Groups of people are selected on the basis of their exposure to a particular agent and followed up for specific outcomes.

4

Case-control studies

"Cases" with the condition are matched with "controls" without, and a retrospective analysis used to look for differences between the two groups.

5

Cross sectional surveys

Survey or interview of a sample of the population of interest at one point in time

6

Case reports.

A report based on a single patient or subject; sometimes collected together into a short series

7

Expert opinion

A consensus of experience from the good and the great.

8

Anecdotal

Something a bloke told you after a meeting or in the bar.

 

You may note that this ranking has an evolutionary order, moving from simple observational methods at the bottom through to increasingly sophisticated and statistically refined methodologies. To some extent, the physical sciences are consistent: you can repeatedly measure the acceleration due to gravity, in different places and with different techniques, but it will always come out close to a constant value. But, biological systems are multivariate and less predictable: if you looked at the effect of dietary supplements on growth in different groups even from the same species, you would get very mixed results. Social phenomena are even more complex and difficult to isolate. Many biomedical discoveries have had to await the development of techniques capable of dealing with populations in a statistical manner. For instance:

James Lind hit lucky with his work on scurvy: he picked a disease that was nearly universal in sailors on long voyages, but where practically all cases could be cured by citrus fruit juice, or more accurately, the vitamin C it contained. Such discoveries were often empirical, and pre-dated the theories that would back them up. Another 150 years passed before vitamins were isolated and described, but that did not stop mariners protecting themselves from scurvy with lemon and lime juice!

Finally, you should remember two points in relation to this hierarchy:

1. Techniques which are lower down the ranking are not always superfluous. For instance, if you wanted to study risk factors for an illness, any ethics committee would quite rightly reject an RCT whereby you proposed exposing half your subjects to some noxious agent! Here, you need a cohort, where you find a group exposed to the agent by chance or their own choice and compare how they fare with another group who were not exposed. As we shall see later in the discussion of qualitative and quantitative methods, it is not that one method is better: for a given type of question there will be an appropriate method.

2. This hierarchy is not fixed in tablets of stone: the ranking may change, and there is debate over the relative positions of systematic reviews and large RCTs. The future may also see changes in the hierarchy of scientific evidence. Traditionally, the randomised controlled trial has been regarded as the most objective method of removing bias and producing comparable groups. But, the technique is often slow, expensive and produces results that are difficult to apply to messier, multivariate "real situations." In the future, expanding computer capacity may make observational studies with multiple variables possible.
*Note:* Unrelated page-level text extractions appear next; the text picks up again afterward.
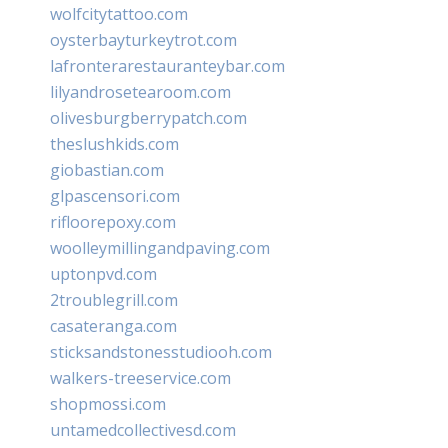
wolfcitytattoo.com
oysterbayturkeytrot.com
lafronterarestauranteybar.com
lilyandrosetearoom.com
olivesburgberrypatch.com
theslushkids.com
giobastian.com
glpascensori.com
rifloorepoxy.com
woolleymillingandpaving.com
uptonpvd.com
2troublegrill.com
casateranga.com
sticksandstonesstudiooh.com
walkers-treeservice.com
shopmossi.com
untamedcollectivesd.com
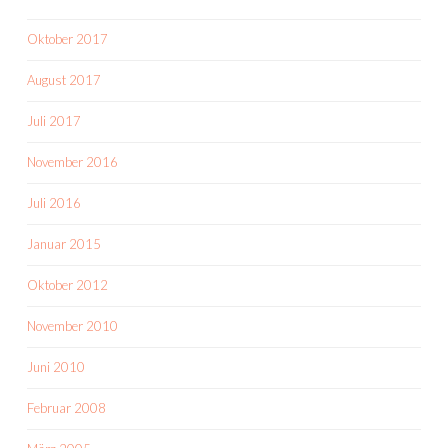
Oktober 2017
August 2017
Juli 2017
November 2016
Juli 2016
Januar 2015
Oktober 2012
November 2010
Juni 2010
Februar 2008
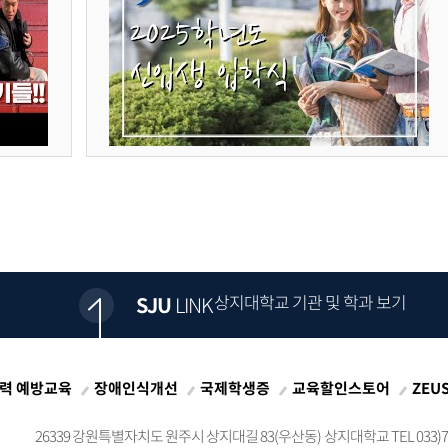
상지대학교 기관 및 학과 보기
SJU
LINK
력 예방교육
장애인식개선
국제학생증
교육할인스토어
ZEU
26339 강원특별자치도 원주시 상지대길 83(우산동)
상지대학교 TEL 033)73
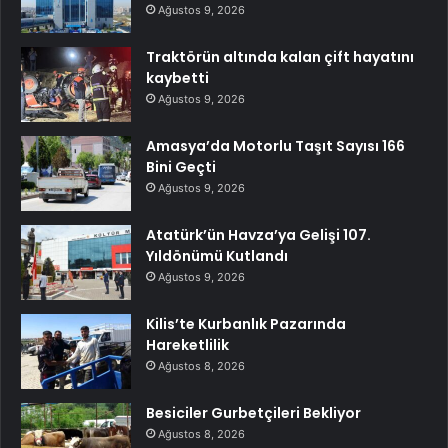
Ağustos 9, 2026
Traktörün altında kalan çift hayatını
kaybetti
Ağustos 9, 2026
Amasya’da Motorlu Taşıt Sayısı 166
Bini Geçti
Ağustos 9, 2026
Atatürk’ün Havza’ya Gelişi 107.
Yıldönümü Kutlandı
Ağustos 9, 2026
Kilis’te Kurbanlık Pazarında
Hareketlilik
Ağustos 8, 2026
Besiciler Gurbetçileri Bekliyor
Ağustos 8, 2026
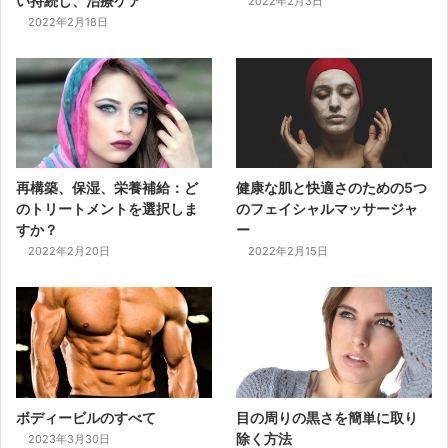
い持続し、治療ケア
2022年2月3日
2022年2月18日
再構築、保湿、栄養補給：ど
健康な肌と快適さのための5つ
のトリートメントを選択しま
のフェイシャルマッサージャ
すか？
ー
2022年2月20日
2022年2月15日
ボディービルのすべて
目の周りの黒さを簡単に取り
除く方法
2023年3月30日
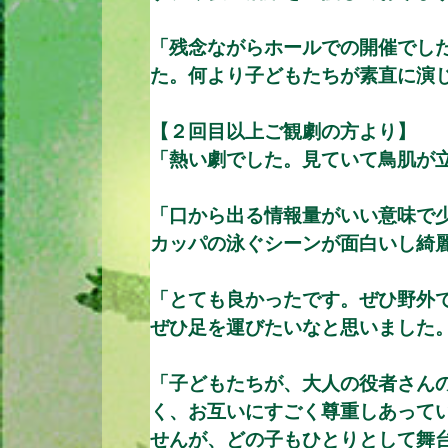
「残念ながらホールでの開催でし
た。何より子どもたちが素直に演
【２回目以上ご観劇の方より】
「熱い劇でした。見ていて鳥肌が
「口から出る情報量がいい意味で
カッパの泳ぐシーンが面白いし綺麗
「とても良かったです。ぜひ野外
ぜひ足を運びたいなと思いました
「子どもたちが、大人の役者さん
く、お互いにすごく尊重しあって
せんが、どの子もひとりとして舞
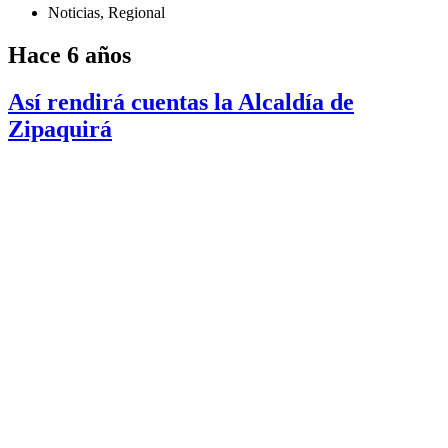
Noticias
,
Regional
Hace 6 años
Así rendirá cuentas la Alcaldía de
Zipaquirá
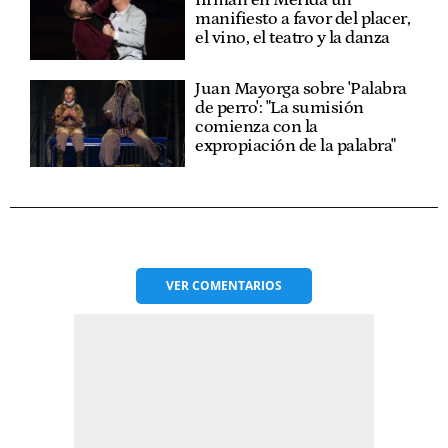
firman en Mérida un
manifiesto a favor del placer,
el vino, el teatro y la danza
Juan Mayorga sobre 'Palabra
de perro': "La sumisión
comienza con la
expropiación de la palabra"
VER
COMENTARIOS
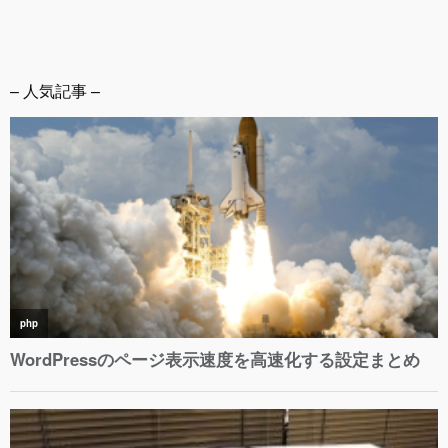
– 人気記事 –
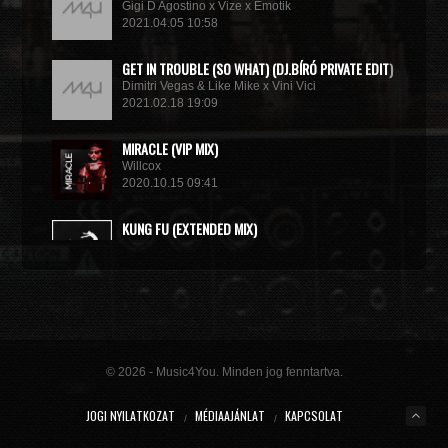
Gigi D Agostino x Vize x Emotik
2021.04.05 10:58
GET IN TROUBLE (SO WHAT) (DJ.BÍRÓ PRIVATE EDIT)
Dimitri Vegas & Like Mike x Vini Vici
2021.02.18 19:09
MIRACLE (VIP MIX)
Willcox
2020.10.15 09:41
KUNG FU (EXTENDED MIX)
Basto
2020.10.11 21:00
© 2026 - Music4You. Minden jog fenntartva.
JOGI NYILATKOZAT
MÉDIAAJÁNLAT
KAPCSOLAT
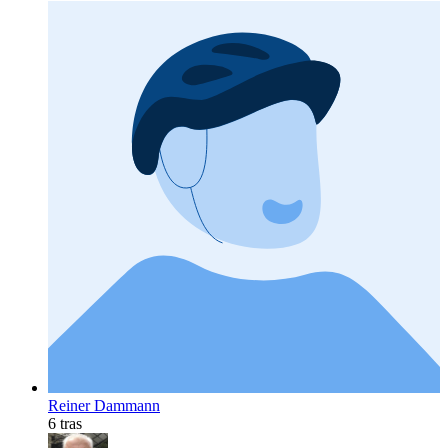
Reiner Dammann
6 tras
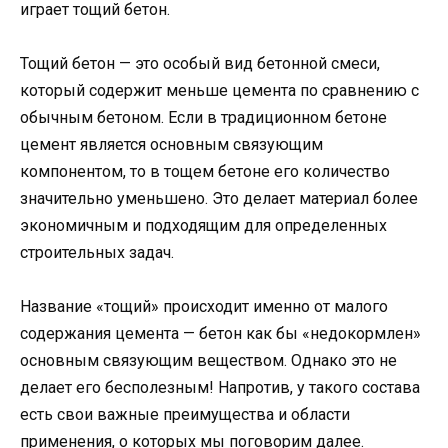
играет тощий бетон.
Тощий бетон — это особый вид бетонной смеси,
который содержит меньше цемента по сравнению с
обычным бетоном. Если в традиционном бетоне
цемент является основным связующим
компонентом, то в тощем бетоне его количество
значительно уменьшено. Это делает материал более
экономичным и подходящим для определенных
строительных задач.
Название «тощий» происходит именно от малого
содержания цемента — бетон как бы «недокормлен»
основным связующим веществом. Однако это не
делает его бесполезным! Напротив, у такого состава
есть свои важные преимущества и области
применения, о которых мы поговорим далее.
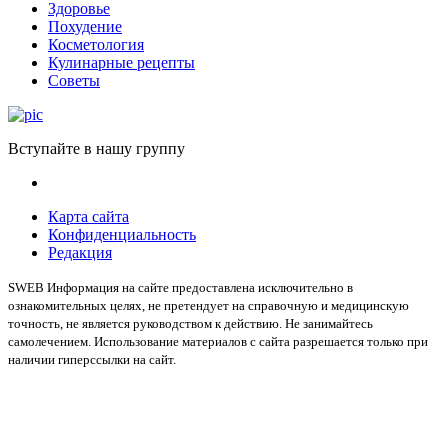
Здоровье
Похудение
Косметология
Кулинарные рецепты
Советы
Вступайте в нашу группу
Карта сайта
Конфиденциальность
Редакция
SWEB Информация на сайте предоставлена исключительно в
ознакомительных целях, не претендует на справочную и медицинскую
точность, не является руководством к действию. Не занимайтесь
самолечением. Использование материалов с сайта разрешается только при
наличии гиперссылки на сайт.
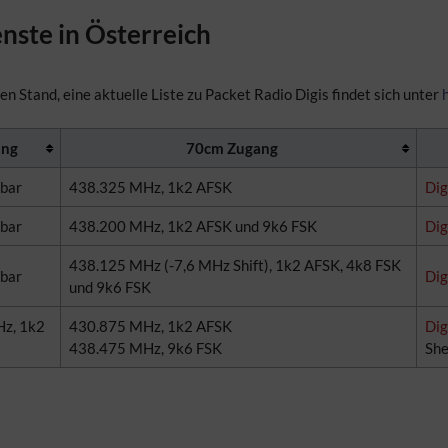
ste in Österreich
en Stand, eine aktuelle Liste zu Packet Radio Digis findet sich unter
ang
70cm Zugang
gbar
438.325 MHz, 1k2 AFSK
Dig
gbar
438.200 MHz, 1k2 AFSK und 9k6 FSK
Dig
438.125 MHz (-7,6 MHz Shift), 1k2 AFSK, 4k8 FSK
gbar
Dig
und 9k6 FSK
z, 1k2
430.875 MHz, 1k2 AFSK
Dig
438.475 MHz, 9k6 FSK
Shel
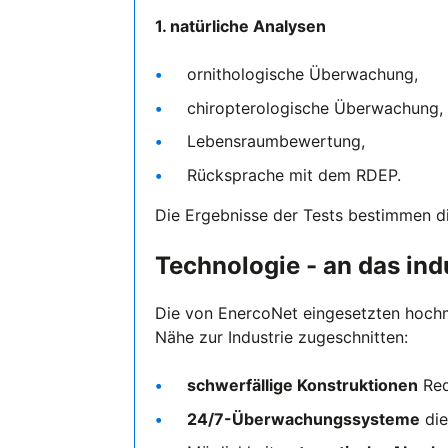
1. natürliche Analysen
ornithologische Überwachung,
chiropterologische Überwachung,
Lebensraumbewertung,
Rücksprache mit dem RDEP.
Die Ergebnisse der Tests bestimmen d
Technologie - an das ind
Die von EnercoNet eingesetzten hochm
Nähe zur Industrie zugeschnitten:
schwerfällige Konstruktionen
Red
24/7-Überwachungssysteme
die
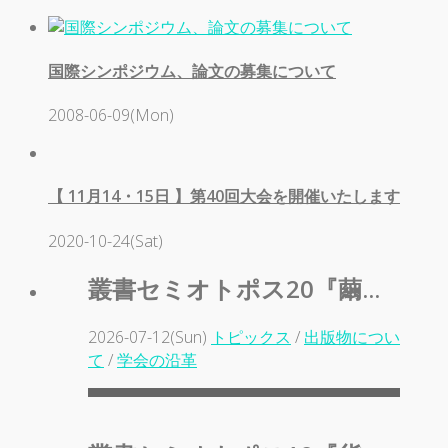
国際シンポジウム、論文の募集について
2008-06-09(Mon)
【 11月14・15日 】第40回大会を開催いたします
2020-10-24(Sat)
叢書セミオトポス20『繭...
2026-07-12(Sun)
トピックス
/
出版物につい
て
/
学会の沿革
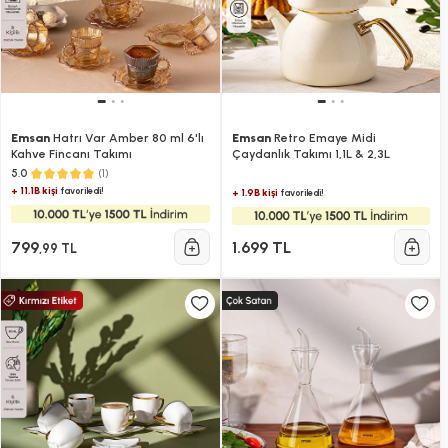
Emsan
Hatrı Var Amber 80 ml 6'lı
Emsan
Retro Emaye Midi
Kahve Fincanı Takımı
Çaydanlık Takımı 1,1L & 2,3L
(1)
5.0
+ 11.1B kişi
favoriledi!
+ 1.9B kişi
favoriledi!
799
1.699 TL
,99 TL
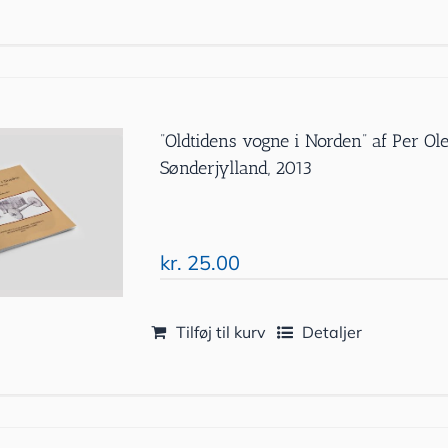
”Oldtidens vogne i Norden” af Per 
Sønderjylland, 2013
kr.
25.00
Tilføj til kurv
Detaljer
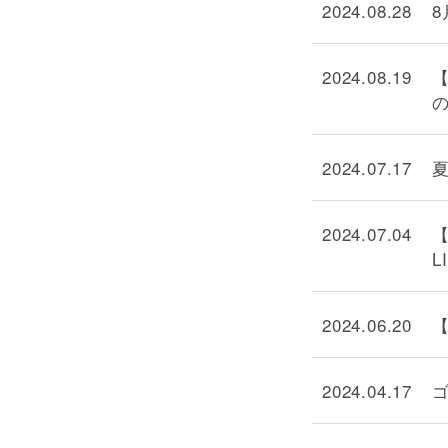
2024.08.28
8
2024.08.19
2024.07.17
2024.07.04
L
2024.06.20
2024.04.17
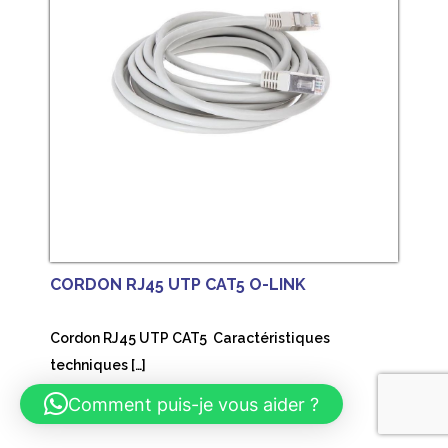
CORDON RJ45 UTP CAT5 O-LINK
Cordon RJ45 UTP CAT5 Caractéristiques
techniques […]
Comment puis-je vous aider ?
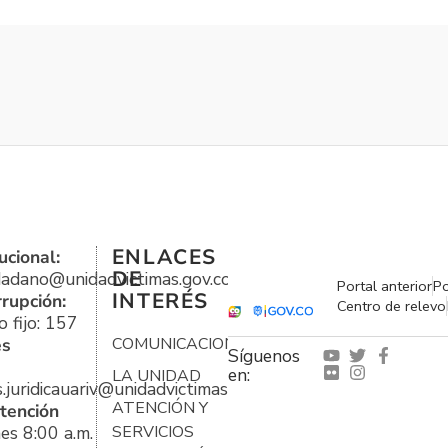
ENLACES
ucional:
DE
udadano@unidadvictimas.gov.co
Portal anterior
Po
INTERÉS
rrupción:
Centro de relevo
 fijo: 157
es
COMUNICACIONES
Síguenos
en:
LA UNIDAD
s.juridicauariv@unidadvictimas.gov.co
ATENCIÓN Y
tención
es 8:00 a.m.
SERVICIOS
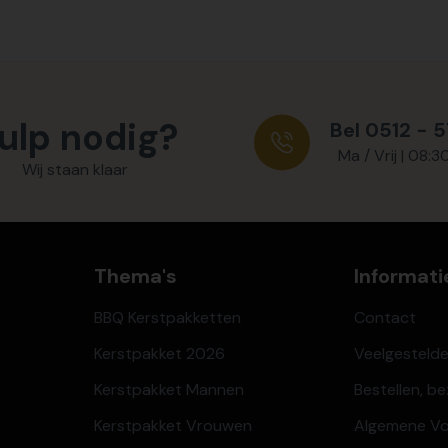
ulp nodig?
Bel 0512 - 
Ma / Vrij | 08:3
Wij staan klaar
Thema's
Informati
BBQ Kerstpakketten
Contact
Kerstpakket 2026
Veelgesteld
Kerstpakket Mannen
Bestellen, b
Kerstpakket Vrouwen
Algemene V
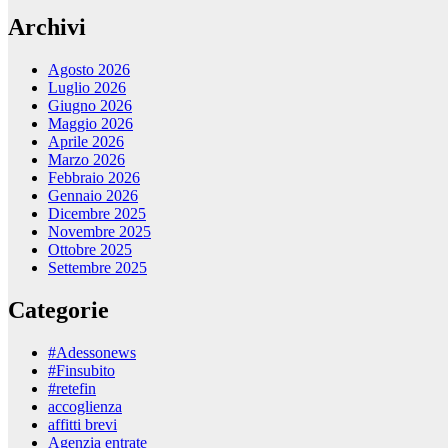
Archivi
Agosto 2026
Luglio 2026
Giugno 2026
Maggio 2026
Aprile 2026
Marzo 2026
Febbraio 2026
Gennaio 2026
Dicembre 2025
Novembre 2025
Ottobre 2025
Settembre 2025
Categorie
#Adessonews
#Finsubito
#retefin
accoglienza
affitti brevi
Agenzia entrate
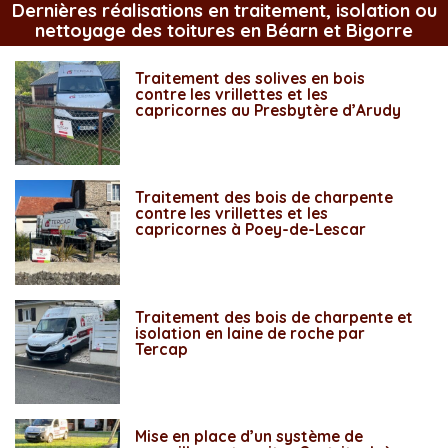
Dernières réalisations en traitement, isolation ou
nettoyage des toitures en Béarn et Bigorre
Traitement des solives en bois
contre les vrillettes et les
capricornes au Presbytère d’Arudy
Traitement des bois de charpente
contre les vrillettes et les
capricornes à Poey-de-Lescar
Traitement des bois de charpente et
isolation en laine de roche par
Tercap
Mise en place d’un système de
In some ways, the wheel has come full circle. Printing presses with moveable type arrived in Europe in the fifteenth century, and provided the technology necessary to produce reading material quickly and cheaply. It was another two centuries before the rise of scientific societies and an interest in both performing and disseminating experimental work generated a need for technical periodicals. Now, three hundred years later, the rate of technological change, the arrival of the electronic database and the Internet, the volume of research and demands for services like healthcare to be justified by research evidence are driving the evolution of the scientific press into the twenty-first century.

Reflective Point:

What has been your experience of using scientific literature so far?

 

Which aspects of the present system of journal publication, indexing and abstracting are good and which could be improved on?

 

 


Self Assessment Questionnaire

What options does a scientific editor have to safeguard the quality of his journal? How effective is each of the various options?